■ **Exercise details**
Please print every line of text in the records below word for word, leaving out the pictures.

___ Input for this task ___

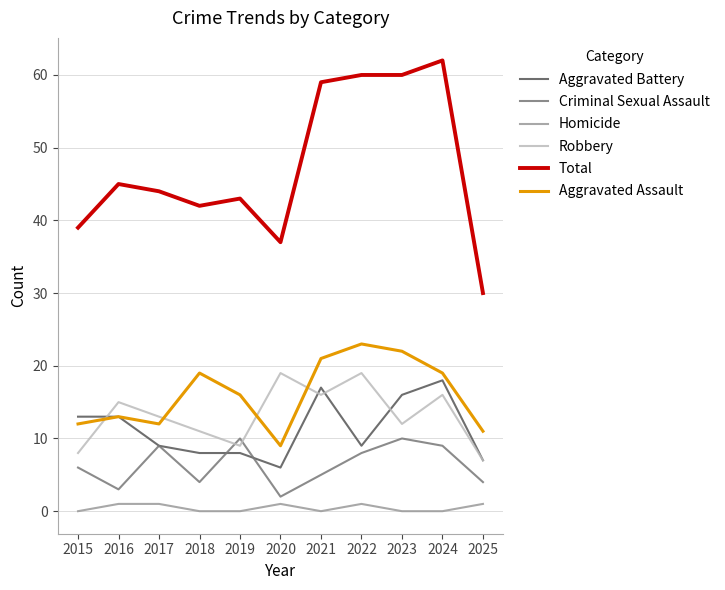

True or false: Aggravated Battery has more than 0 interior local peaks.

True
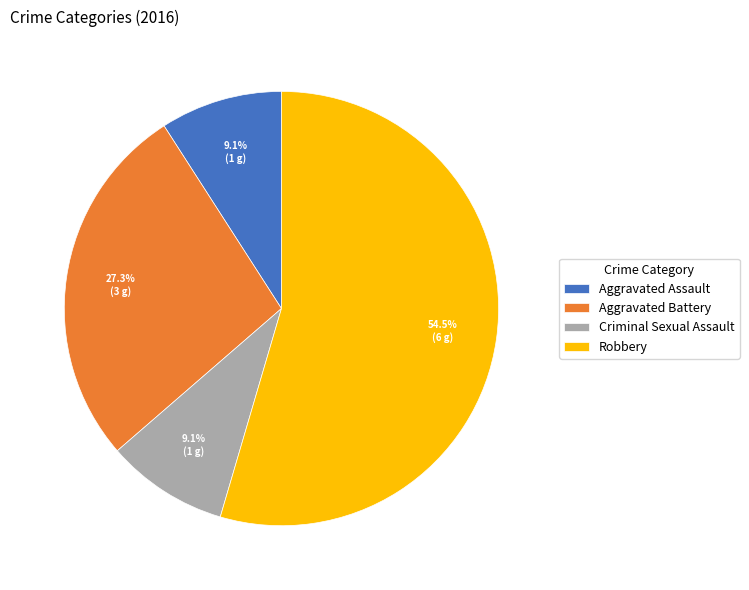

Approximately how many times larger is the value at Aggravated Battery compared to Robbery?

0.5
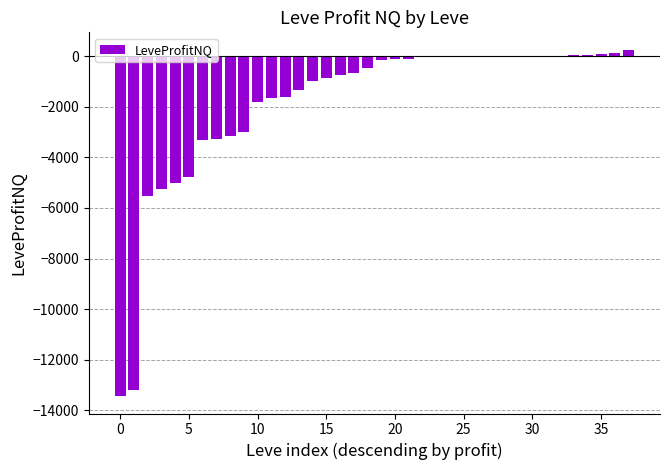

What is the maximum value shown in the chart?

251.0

___

■ **Written solution**
True or false: Aggravated Battery has more than 0 interior local peaks.

True

Approximately how many times larger is the value at Aggravated Battery compared to Robbery?

0.5

What is the maximum value shown in the chart?

251.0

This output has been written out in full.